Source document:
# # # #

I know this sound like a major newbie question but here it goes. I have my .38, and I can shoot it fairly accurate from 20-25 yards, but I really have to take time to aim. Again, this is a 2 inch barrel. It just makes me wonder if I dare go above a 9mm. I have only shot revolvers, so I'm not sure what the technology is for recoil dampening in auto pistols. I plan on going to the range to try different calibers and gun types (Glock 19, Springfield XDm .40, and a Kimber or Springfield 1911 .45.) How do they compare? Is it even worth trying to shoot a .40 or a .45, or should I just go for the 9mm??


----------



## VAMarine (Dec 25, 2008)

cmaki413 said:


> Alright, thanks for the help so far.
> 
> I know this sound like a major newbie question but here it goes. I have my .38, and I can shoot it fairly accurate from 20-25 yards, but I really have to take time to aim. Again, this is a 2 inch barrel. It just makes me wonder if I dare go above a 9mm. I have only shot revolvers, so I'm not sure what the technology is for recoil dampening in auto pistols. I plan on going to the range to try different calibers and gun types (Glock 19, Springfield XDm .40, and a Kimber or Springfield 1911 .45.) How do they compare? Is it even worth trying to shoot a .40 or a .45, or should I just go for the 9mm??


Felt recoil can actually be softer pending on which exact models we're talking about due to the moving parts taking up some of energy of the discharging cartridge. Instead of having all that energy just going back into your hand, the barrel unlocking and the slide cycling will take away some of that energy.

Shoot all that you can and make an informed purchase.

Regarding the capacity issue. Your _average _encounter in civilian life is something like 3-5 shots, however that is _average _which means that sometimes more or less is needed.

# # # #

Questions on the material:
**A.** Answer from the handgun recoil thread:
(i) What barrel length does the poster's .38 have?
(ii) According to VAMarine, which two actions in an auto pistol take away some of the cartridge's energy?
(iii) How many shots does VAMarine give for the average civilian encounter?
**B.** Carry on the handgun recoil thread from its last sentence.
The records below have no connection to the handgun recoil thread.

Data excerpts:
# # # #

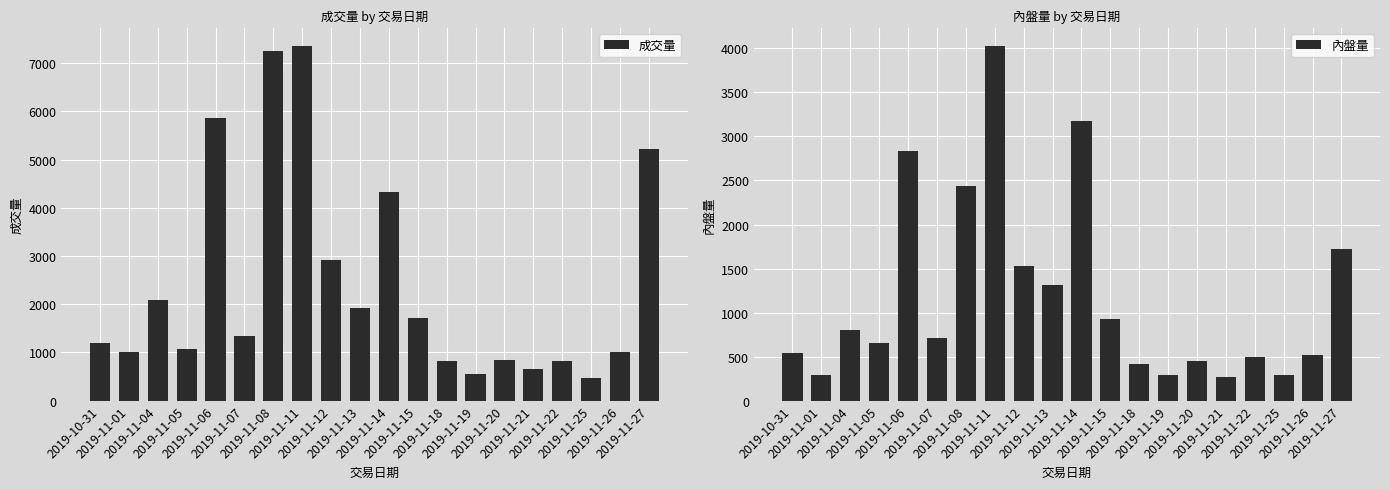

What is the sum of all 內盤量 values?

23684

# # # #

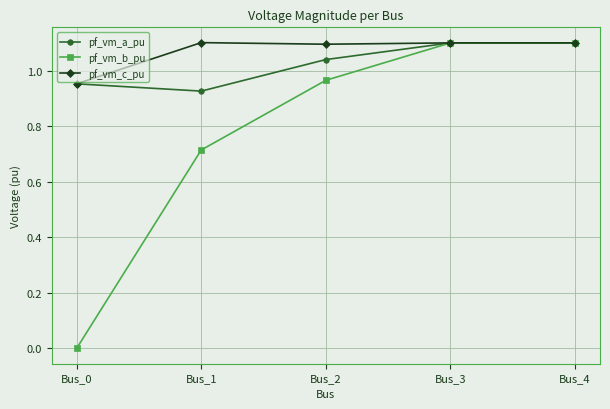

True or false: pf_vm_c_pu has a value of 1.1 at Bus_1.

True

# # # #

Responses:
**A.**
(i) 2 inches.
(ii) The barrel unlocking and the slide cycling.
(iii) Something like 3-5 shots.

**B.**
The basic rule is to carry the largest gun you can easily conceal that holds the most of whatever caliber you can effectively handle.

If you don't perform well with a .40 or .45, go with the 9 and select what you will be able to conceal that holds the most ammunition. No one ever wished for less ammunition at the end of an armed encounter.


----------



## Steve M1911A1 (Feb 6, 2008)

You will find that shooting a .45 produces _less_ apparent recoil than does shooting your .38 Special!
That's because a large, heavy bullet travelling relatively slowly recoils with what feels to be a slow push, rather than the quick jerk of a lighter bullet moving faster.
Nevertheless, a smaller .45 pistol will recoil less pleasantly than will a full-size one, just as your two-inch snubbie recoils more sharply than a revolver with a longer, heavier barrel.
Use a really tight, strong grip, and all will be well.

BTW: It is perfectly normal to have to aim carefully, and to shoot relatively slowly, at 20 to 25 yards.
Practice, however, will make you better at it.
Don't practice to be quick, though. Practice to be smooth and accurate. With enough smooth, accurate practice, speed comes to you automatically.


----------



## cmaki413 (Feb 11, 2010)

Thanks Steve.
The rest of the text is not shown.